Die Tageszeitung, 14.11.2005


A major conflict is currently rocking the German news magazine Der Spiegel, between the magazine's editors and the heirs to Rudolf Augstein, the magazine's founder. Augstein's daughter, Franziska Augstein, has attacked the editors, among them editor-in-chief Stefan Aust, and labelled the publication a "gossip rag". Oliver Gehrs (author of "Der Spiegel Complex") describes how the battle lines are being drawn: "The editors of the magazine's various sections have protested against the criticism in a joint statement. Absurdly, the signatories include many harsh critics of Aust. But anyone who refused to sign the statement would probably be out of a job in less than six months, because as Gabor Steingart, Der Spiegel's office manager in Berlin, likes to say, fear is what makes Der Spiegel tick."

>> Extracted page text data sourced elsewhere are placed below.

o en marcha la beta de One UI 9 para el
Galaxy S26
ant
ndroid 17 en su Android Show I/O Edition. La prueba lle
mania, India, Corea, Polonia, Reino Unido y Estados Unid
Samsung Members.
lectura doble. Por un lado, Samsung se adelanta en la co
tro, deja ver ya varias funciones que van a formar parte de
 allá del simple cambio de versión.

Süddeutsche Zeitung, 14.11.2005

After visiting the exhibition "On normality. Art in Serbia 1989-2001" in the Belgrade Museum of Contemporary Art, Tom Holert testifies to a Serbian art scene which is steadily becoming truly heterogeneous. What unites all the works, however, is that they address nationalism, war, UN sanctions, social disintegration or former Yugoslavian president Slobodan Milosevic. "In one of her impressive paintings Biljana Durdevic (born 1973) lays out Father Christmas on the autopsy table. The red coat with its white fur lining is opened at the chest allowing a glimpse at the milky white skin, coloured socks and dirty underwear. The young Belgrade artist has invested little sympathy in her depiction of the corpse. It is a painstaking demystification, accompanied by repugnance and a lust for revenge, of something that has long had the magic taken out of it, painted in a Baroque realist style. And it doesn't take much to see in this painting a reflex reaction to a society in which images of dead bodies belong to media routine in a politics of fear."


Die Welt, 14.11.2005

In the media section, Uwe Schmitt introduces the gangsta rap magazine DonDiva. "Over 150,000 buyers have turned this prison rag into a lifestyle magazine – with tips on hiding goods in plug sockets, tests of mobile money-counting machines for street business and practical getaway car tires which can do 50 miles per hour even when full of bullet holes."